What are the options for the London born left-back? It doesn’t look likely the club would be able to recoup even half of what they paid for him. There’s no real concrete interest in him. He could certainly do a job in the Premier League if he was to leave Old Trafford.
English players going abroad is a theme of recent years, former number one goalkeeper Joe Hart is one of the most high profile cases of recent times when he spent a season in Italy, turning out for Torino, youngsters such as Chris Willock, Jadon Sancho and Keanan Bennetts have recently left the country to pursue careers elsewhere. That could be one such possibility for Luke Shaw.
A positional change is also a distinct possibility, providing Shaw to add the versatility arrow to his bow, something which has increased the game time of Ashley Young and Antonio Valencia in recent years after their switch to full-back. With a possibility of a three-at-the-back formation being deployed from time-to-time, Shaw could fill the role which Marcos Alonso occupies at Chelsea, such as he did on two occasions last season against CSKA Moscow and West Ham United.

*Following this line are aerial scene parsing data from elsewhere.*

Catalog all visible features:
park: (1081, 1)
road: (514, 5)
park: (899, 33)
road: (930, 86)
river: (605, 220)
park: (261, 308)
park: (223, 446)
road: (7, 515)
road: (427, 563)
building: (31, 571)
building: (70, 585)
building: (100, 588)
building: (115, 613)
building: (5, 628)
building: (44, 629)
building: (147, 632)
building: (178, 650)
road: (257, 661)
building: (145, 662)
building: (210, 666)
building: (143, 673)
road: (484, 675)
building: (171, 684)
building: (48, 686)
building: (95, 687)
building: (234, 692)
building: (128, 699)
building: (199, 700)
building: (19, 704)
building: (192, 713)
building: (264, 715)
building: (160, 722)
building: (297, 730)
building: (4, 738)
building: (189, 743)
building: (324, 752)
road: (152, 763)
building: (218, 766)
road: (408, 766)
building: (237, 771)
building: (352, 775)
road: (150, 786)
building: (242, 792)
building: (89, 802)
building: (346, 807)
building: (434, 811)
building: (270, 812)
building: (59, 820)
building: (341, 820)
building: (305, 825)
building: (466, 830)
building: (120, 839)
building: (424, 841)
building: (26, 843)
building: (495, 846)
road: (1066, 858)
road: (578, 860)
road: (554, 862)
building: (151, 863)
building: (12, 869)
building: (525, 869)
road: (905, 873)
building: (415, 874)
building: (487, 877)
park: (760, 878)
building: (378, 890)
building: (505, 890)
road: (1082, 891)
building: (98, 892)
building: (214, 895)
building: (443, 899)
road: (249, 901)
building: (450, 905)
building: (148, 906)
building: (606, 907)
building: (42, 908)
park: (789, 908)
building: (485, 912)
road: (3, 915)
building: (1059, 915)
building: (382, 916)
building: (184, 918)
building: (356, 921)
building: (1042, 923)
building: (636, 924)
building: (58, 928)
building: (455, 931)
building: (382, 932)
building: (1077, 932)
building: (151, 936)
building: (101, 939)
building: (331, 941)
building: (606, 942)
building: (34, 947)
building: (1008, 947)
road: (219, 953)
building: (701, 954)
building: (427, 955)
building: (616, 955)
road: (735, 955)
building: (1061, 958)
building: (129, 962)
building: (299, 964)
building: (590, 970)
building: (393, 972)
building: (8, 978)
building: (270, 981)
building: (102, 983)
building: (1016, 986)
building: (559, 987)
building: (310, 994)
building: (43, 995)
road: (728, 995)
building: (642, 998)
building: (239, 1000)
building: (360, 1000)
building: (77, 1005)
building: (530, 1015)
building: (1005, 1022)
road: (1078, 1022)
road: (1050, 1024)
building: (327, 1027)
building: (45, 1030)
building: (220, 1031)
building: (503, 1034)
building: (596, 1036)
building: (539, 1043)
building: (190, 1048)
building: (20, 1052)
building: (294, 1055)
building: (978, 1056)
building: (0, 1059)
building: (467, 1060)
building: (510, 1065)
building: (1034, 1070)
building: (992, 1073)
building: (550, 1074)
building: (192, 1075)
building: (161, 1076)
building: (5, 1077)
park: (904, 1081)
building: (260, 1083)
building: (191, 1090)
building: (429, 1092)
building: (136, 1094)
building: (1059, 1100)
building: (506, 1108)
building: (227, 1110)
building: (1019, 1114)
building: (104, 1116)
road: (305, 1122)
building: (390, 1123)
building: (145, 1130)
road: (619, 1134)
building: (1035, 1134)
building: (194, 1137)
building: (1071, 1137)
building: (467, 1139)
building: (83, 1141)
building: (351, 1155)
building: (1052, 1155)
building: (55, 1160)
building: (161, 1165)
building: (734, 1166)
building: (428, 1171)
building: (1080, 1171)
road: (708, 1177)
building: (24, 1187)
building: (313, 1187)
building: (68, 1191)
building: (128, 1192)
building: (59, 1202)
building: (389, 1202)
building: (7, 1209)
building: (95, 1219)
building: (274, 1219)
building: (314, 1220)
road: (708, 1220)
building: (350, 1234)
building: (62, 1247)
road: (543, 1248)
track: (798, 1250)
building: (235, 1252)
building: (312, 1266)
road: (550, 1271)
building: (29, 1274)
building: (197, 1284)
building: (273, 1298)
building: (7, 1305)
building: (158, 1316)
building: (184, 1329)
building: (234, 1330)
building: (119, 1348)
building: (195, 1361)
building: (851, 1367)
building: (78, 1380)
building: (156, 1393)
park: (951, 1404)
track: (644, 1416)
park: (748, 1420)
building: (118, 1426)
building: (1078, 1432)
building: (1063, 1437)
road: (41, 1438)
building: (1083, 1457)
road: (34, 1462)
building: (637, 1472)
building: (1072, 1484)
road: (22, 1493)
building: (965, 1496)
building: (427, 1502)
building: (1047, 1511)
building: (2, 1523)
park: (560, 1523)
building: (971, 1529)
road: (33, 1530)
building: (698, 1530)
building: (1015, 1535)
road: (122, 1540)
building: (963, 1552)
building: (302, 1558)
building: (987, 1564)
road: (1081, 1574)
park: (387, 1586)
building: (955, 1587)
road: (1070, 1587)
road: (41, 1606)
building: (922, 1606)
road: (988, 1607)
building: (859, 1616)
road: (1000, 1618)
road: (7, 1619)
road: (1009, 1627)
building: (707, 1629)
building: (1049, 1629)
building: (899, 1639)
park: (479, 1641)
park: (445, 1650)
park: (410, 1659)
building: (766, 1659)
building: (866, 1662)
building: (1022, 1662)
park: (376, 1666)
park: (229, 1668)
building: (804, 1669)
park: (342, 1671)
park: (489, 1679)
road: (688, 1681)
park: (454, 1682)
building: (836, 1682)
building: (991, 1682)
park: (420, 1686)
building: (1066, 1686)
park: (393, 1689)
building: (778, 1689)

Jose has said that Shaw will start the season due to the lack of options in the role, so he has further chances to stake a claim and to gain the manager’s trust. If he wants to add to his seven England caps – six of which came three years ago – then that’s exactly what he’ll have to do if he’s to stay at the squad.
Yes, pre-season has been underwhelming for him on a personal level. But he has a saving grace, one more chance to show he can be the long-term solution we all hoped he would be.